▸ **Provided entries**:
※ ※ ※

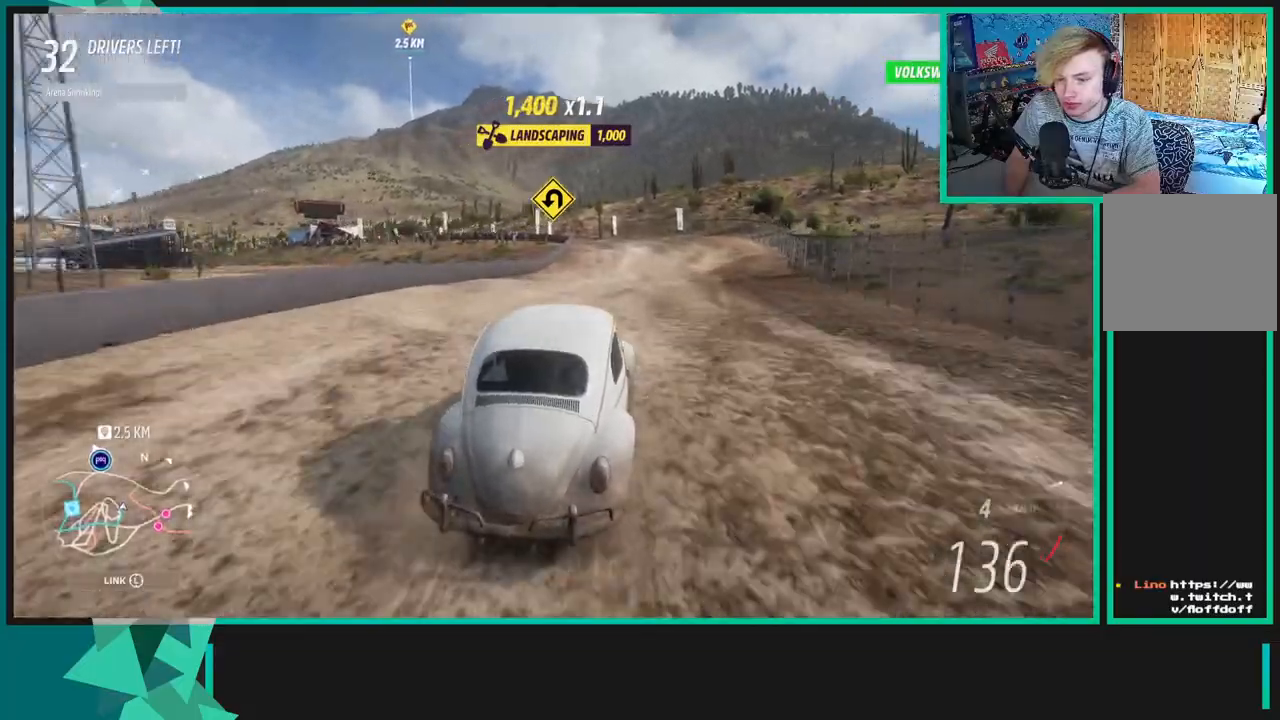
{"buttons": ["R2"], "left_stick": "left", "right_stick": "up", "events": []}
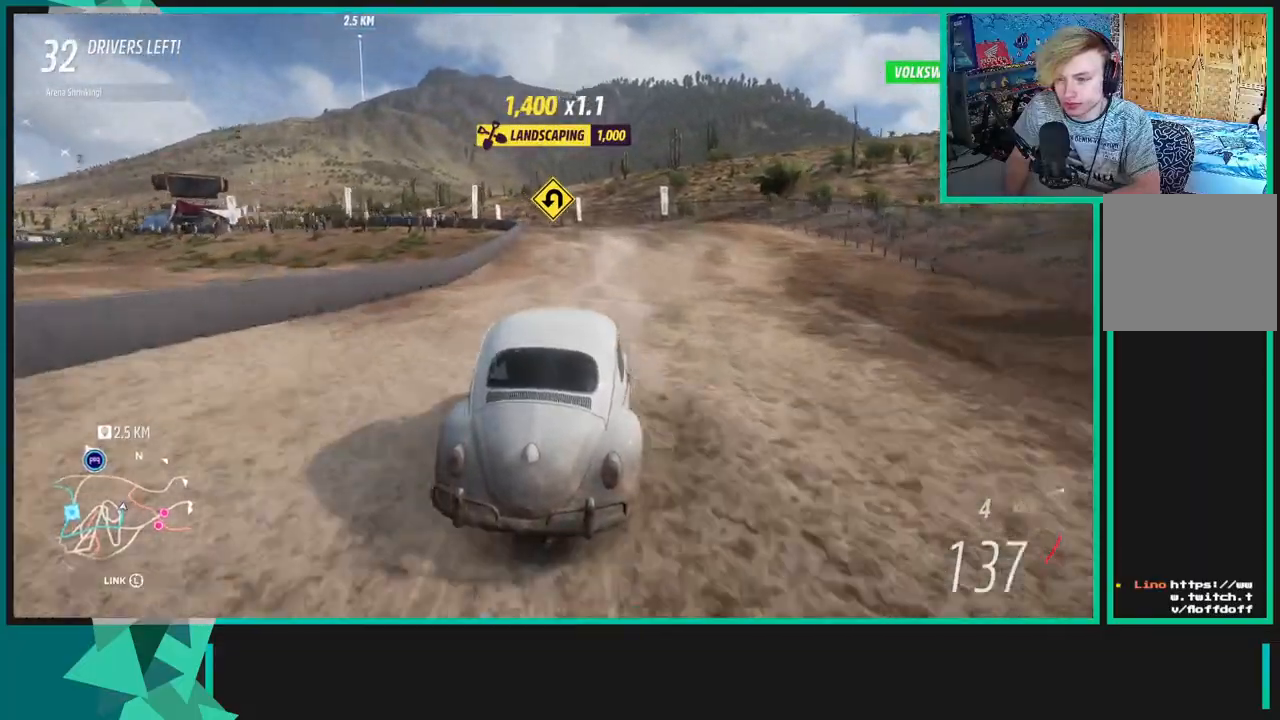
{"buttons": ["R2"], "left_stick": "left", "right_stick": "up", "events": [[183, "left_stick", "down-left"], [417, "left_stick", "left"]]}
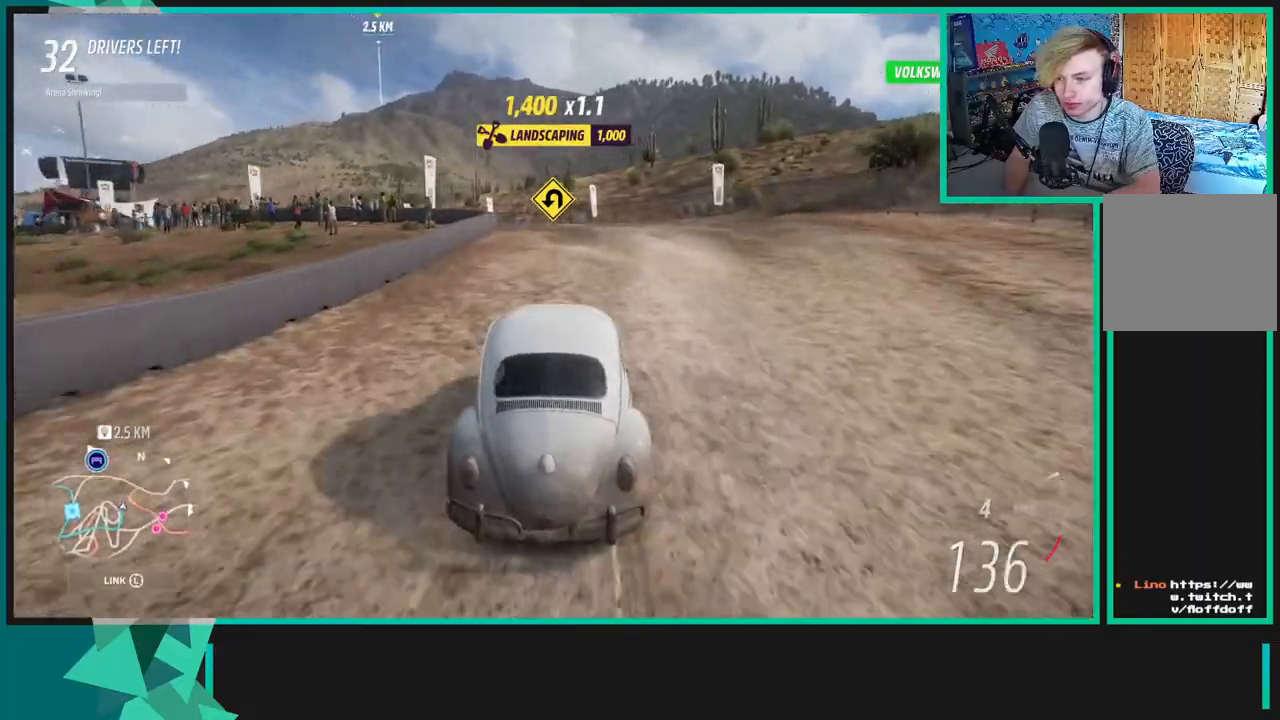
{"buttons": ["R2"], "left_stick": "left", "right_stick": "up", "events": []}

※ ※ ※

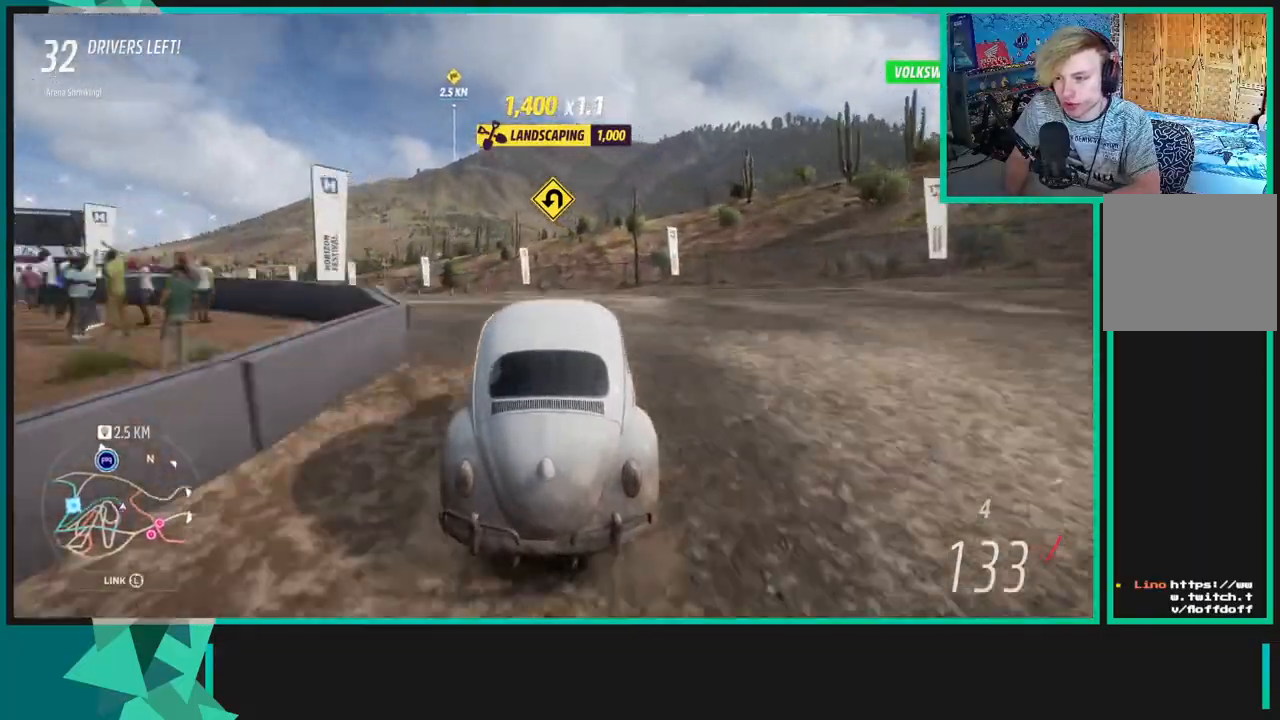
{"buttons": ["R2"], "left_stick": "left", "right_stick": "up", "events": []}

※ ※ ※

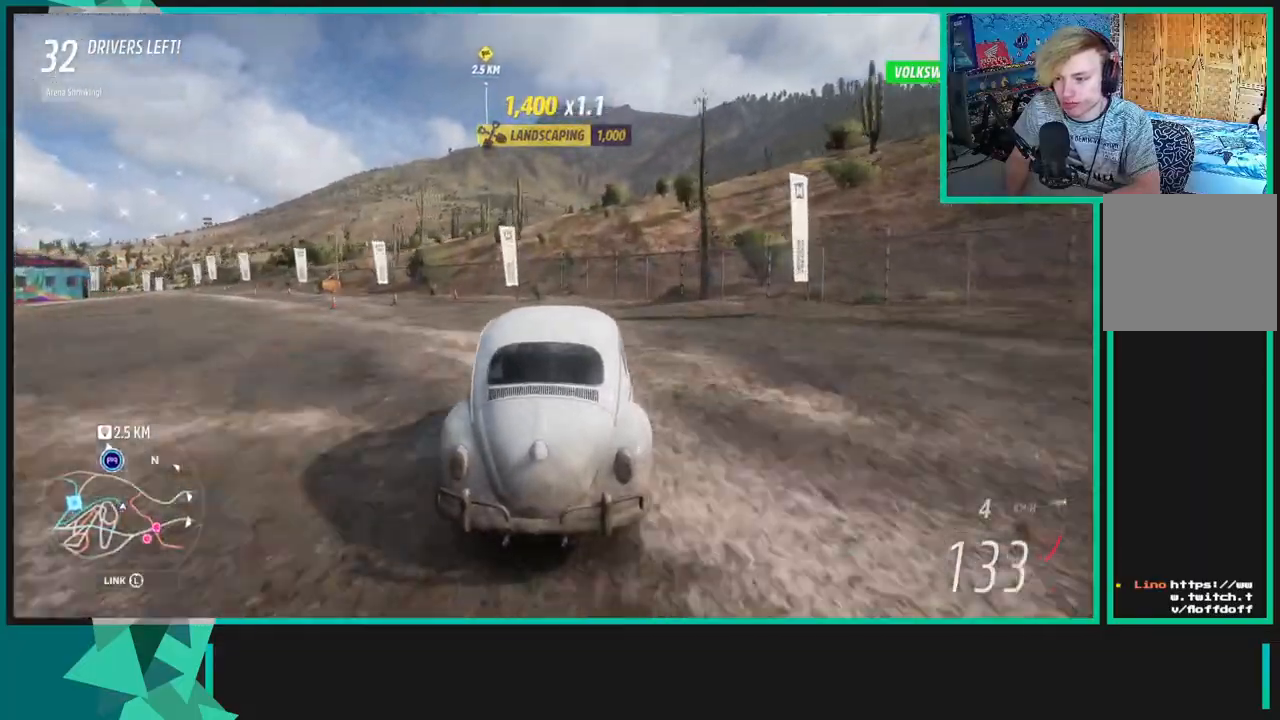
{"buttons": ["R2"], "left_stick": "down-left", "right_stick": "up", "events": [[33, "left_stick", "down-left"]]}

※ ※ ※

▸ **Task goal**: Only the count is wanted. Count the lines of the data above that include the string "down".

▸ **Solution for this exercise**: 2